Power result is hugeVoltage or resistance units may be wrong.Check mV vs V and Ω vs kΩ.
Sampled RMS changes a lotSamples may not represent a full cycle.Use more samples over a stable waveform period.

Assumptions and Limitations

This article and calculator use standard RMS voltage relationships for ideal waveforms and sampled data. The formulas are suitable for education, quick engineering checks, and preliminary analysis, but not a full replacement for measurement, equipment ratings, or professional review.

Source and method note

Source/standard: Standard RMS voltage definition and common electrical engineering waveform relationships. No single governing code standard is required for this simplified educational calculation.

For practical measurement context on distorted and non-sinusoidal signals, see this true-RMS multimeter guidance from Fluke.

Ideal waveform assumptions

Sine, square, triangle, and sawtooth formulas assume stable, ideal, periodic waveforms.

Pulse assumptions

Pulse mode assumes a unipolar waveform switching from 0 V to peak voltage before any offset is applied.

Power assumptions

\(P=V_{\mathrm{RMS}}^2/R\) assumes a purely resistive load.

Measurement limitations

Distorted waveforms should be checked with true-RMS instruments or enough representative samples.

DC offset limitation

The simplified DC offset relationship \(V_{\mathrm{RMS,total}}=\sqrt{V_{\mathrm{RMS,AC}}^2+V_{\mathrm{DC}}^2}\) assumes the AC component has zero average value. For unipolar pulse waveforms or other nonzero-mean signals, total RMS also depends on the waveform mean.

Related Calculators

RMS voltage is often part of a larger circuit workflow. These related tools can help with resistance, current, voltage drop, power factor, and AC circuit behavior.

Glossary

These terms appear often when calculating RMS voltage from waveforms, measurements, and circuit values.

RMS voltage

The effective voltage that produces the same heating effect as a DC voltage in a resistive load.

Peak voltage

The maximum voltage measured from the zero reference to the waveform peak.

Peak-to-peak voltage

The total voltage swing from the negative peak to the positive peak.

Average rectified voltage

The average of the absolute value of a waveform over a cycle or sample set.

Crest factor

The ratio of peak voltage to RMS voltage. High crest factor means the waveform has sharp peaks.

True RMS

A measurement method that captures the effective value of non-sinusoidal waveforms more accurately than sine-calibrated average methods.

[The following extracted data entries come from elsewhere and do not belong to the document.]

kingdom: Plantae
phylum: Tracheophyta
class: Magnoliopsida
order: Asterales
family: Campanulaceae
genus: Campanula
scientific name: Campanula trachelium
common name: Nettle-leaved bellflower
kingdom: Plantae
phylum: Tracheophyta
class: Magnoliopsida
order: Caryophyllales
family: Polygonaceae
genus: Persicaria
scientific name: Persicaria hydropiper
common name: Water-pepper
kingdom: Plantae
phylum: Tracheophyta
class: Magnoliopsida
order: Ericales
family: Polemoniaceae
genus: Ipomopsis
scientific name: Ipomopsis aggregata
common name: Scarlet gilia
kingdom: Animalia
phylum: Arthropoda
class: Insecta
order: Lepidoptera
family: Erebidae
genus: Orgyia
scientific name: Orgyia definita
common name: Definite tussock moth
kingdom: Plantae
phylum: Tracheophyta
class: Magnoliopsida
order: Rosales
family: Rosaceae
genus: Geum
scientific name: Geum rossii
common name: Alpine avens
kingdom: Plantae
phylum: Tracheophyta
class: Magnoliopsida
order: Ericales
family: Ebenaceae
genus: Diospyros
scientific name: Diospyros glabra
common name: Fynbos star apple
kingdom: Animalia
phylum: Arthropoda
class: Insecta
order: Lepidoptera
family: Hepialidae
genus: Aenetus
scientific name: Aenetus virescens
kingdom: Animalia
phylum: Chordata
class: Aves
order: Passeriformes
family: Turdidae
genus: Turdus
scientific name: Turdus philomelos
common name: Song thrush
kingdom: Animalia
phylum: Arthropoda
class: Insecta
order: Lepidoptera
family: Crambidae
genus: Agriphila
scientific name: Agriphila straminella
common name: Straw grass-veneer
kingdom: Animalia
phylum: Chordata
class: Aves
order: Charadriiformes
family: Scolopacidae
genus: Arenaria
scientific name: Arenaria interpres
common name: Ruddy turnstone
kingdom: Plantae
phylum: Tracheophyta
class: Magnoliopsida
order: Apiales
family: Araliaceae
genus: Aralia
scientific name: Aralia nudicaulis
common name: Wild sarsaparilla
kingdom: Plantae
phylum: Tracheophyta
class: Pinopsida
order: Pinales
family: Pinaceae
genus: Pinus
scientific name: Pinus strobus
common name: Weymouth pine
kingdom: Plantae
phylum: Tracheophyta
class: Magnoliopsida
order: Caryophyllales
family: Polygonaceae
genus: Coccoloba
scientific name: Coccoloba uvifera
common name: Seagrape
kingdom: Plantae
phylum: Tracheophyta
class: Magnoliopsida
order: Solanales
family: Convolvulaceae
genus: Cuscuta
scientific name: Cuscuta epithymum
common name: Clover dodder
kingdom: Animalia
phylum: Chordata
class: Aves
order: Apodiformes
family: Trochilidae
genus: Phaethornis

RMS Voltage Calculator FAQ

What is RMS voltage?

RMS voltage is the effective value of a changing voltage waveform. It represents the DC voltage that would produce the same heating effect in a resistive load.

How do I calculate RMS voltage from peak voltage?

For a sine wave, use \(V_{\mathrm{RMS}}=V_p/\sqrt{2}\). For other waveform types, use the waveform-specific RMS relationship.

How do I calculate RMS voltage from peak-to-peak voltage?

For a sine wave, use \(V_{\mathrm{RMS}}=V_{pp}/(2\sqrt{2})\). This works because \(V_{pp}=2V_p\) for a symmetrical sine wave.

Is RMS voltage the same as average voltage?

No. A symmetrical AC waveform can average to zero over a full cycle while still having a nonzero RMS voltage. RMS uses squared values before averaging.

How do I calculate RMS voltage for a pulse waveform?

For a unipolar pulse from 0 V to peak voltage, use \(V_{\mathrm{RMS}}=V_p\sqrt{D}\), where \(D\) is duty cycle as a decimal.

How does DC offset affect RMS voltage?

DC offset increases total RMS voltage. For a zero-mean AC waveform with DC offset, total RMS is \(\sqrt{V_{\mathrm{RMS,AC}}^2+V_{\mathrm{DC}}^2}\). For nonzero-mean waveforms, the waveform average also affects total RMS.